Das funktioniert auch nicht...
Steam habe ich ebenfalls neu installiert. Meine Mods habe ich alle entfernt. Das hat auch nicht geholfen...
Ich habe halt keine Ahnung was ich noch tun soll.
Habt ihr Ideen oder wisst ihr was ich tun kann. Ich finde leider nichts hilfreiches mehr im Netz. Es ist ärgerlich da ich nichteinmal mehr die normale Version spielen kann....
Vielen Dank Grüße Dennis


----------



## Arwed88 (6. August 2012)

Achso
wenn ich den Spielstand laden will, dann zeigt er mir manchmal, bevor er abschmiert eine Fehlermeldung (Warning 154465465465....irgendwas). Kann mich leider gerade nicht an die genaue Meldung erinnern. Ich habe auch keine Möglichkeit nachzuschauen jetzt! Die Zahlenreihe ist also nicht wahrheitsgemäß^^
Das passiert aber nicht immer. Manchmal schmeißt er mich auch raus ohne mir dies anzuzeigen.
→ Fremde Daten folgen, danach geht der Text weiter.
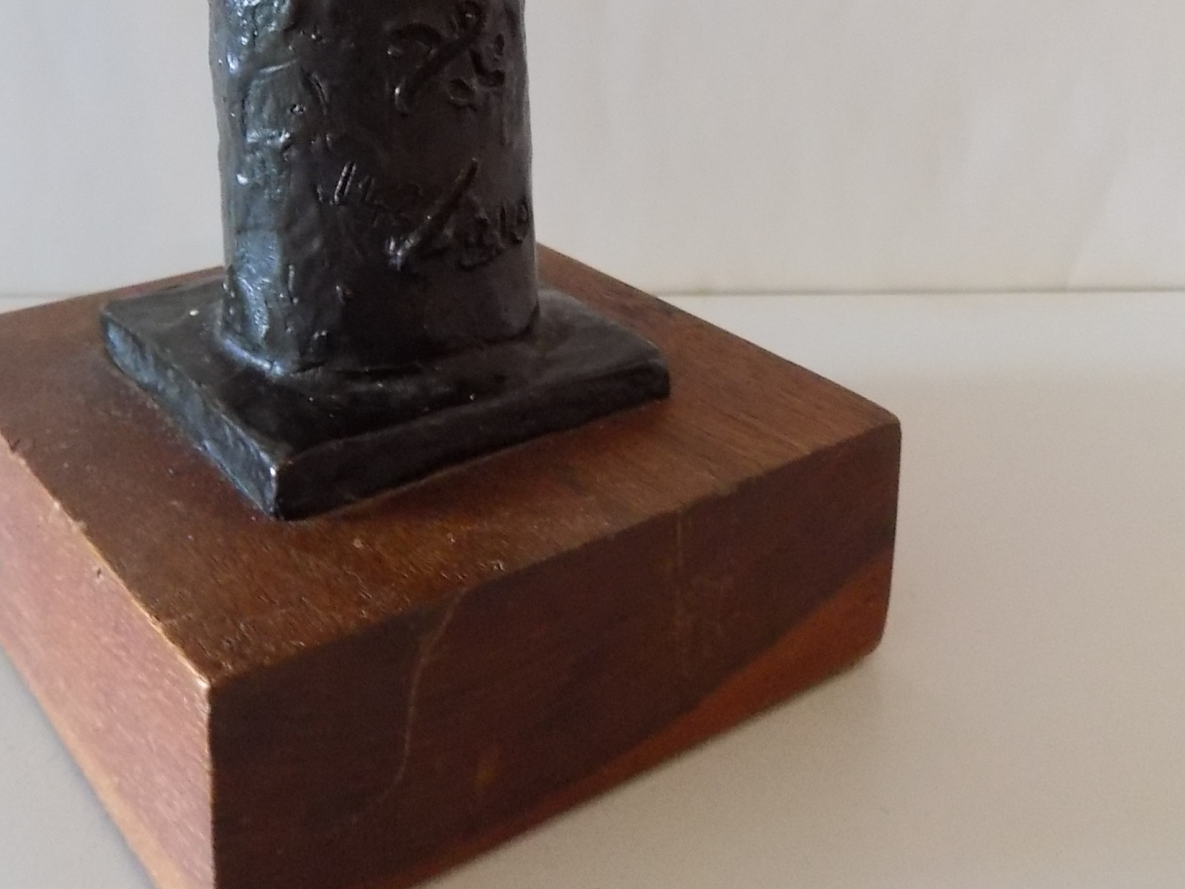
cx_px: 447
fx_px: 1506
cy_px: 22
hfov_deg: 42.6
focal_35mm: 44
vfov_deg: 30.7
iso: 400
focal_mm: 4
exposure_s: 1/13
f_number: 3.1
Ich habe das Gefühl kein anderer hat das Problem. Zumindest konnten es wohl andere lösen. hmm.....


----------



## Arwed88 (6. August 2012)

Hat wirklich keiner eine Idee...?


----------



## golani79 (6. August 2012)

Hast ja schon ziemlich viel probiert - da würde mich jetzt nicht mehr wirklich was einfallen.

Du könntest aber testweise mal versuchen, Skyrim direkt über die .exe als Administrator zu starten.


----------



## Herbboy (6. August 2012)

Hast Du mal die Spieledateien auf Fehler prüfen lassen? in der Spielebibliothek Rechtsklick auf Skyrim, Eigenschaften und dann mal suchen. Und evlt. auch sepsrat das gleiche mit dem Addon machen.


----------



## Boost1 (12. August 2012)

Ich hatte das Problem auch, habs aber über die Steam interne Datei-reparatur gelöst. Ich habe dazu einen Beitrag geschrieben in dem in Bildern erklärt wird, wie du das Problem lösen kannst. Schau hier.


----------



## M3T4M0RPH (12. August 2012)

Hallo, Ich habe genau das gleiche Problem weiß aber auch keine Lösung dafür. Hab mal versucht bei Steam auf Updates zu Prüfen hat aber auch nichts gebracht.


----------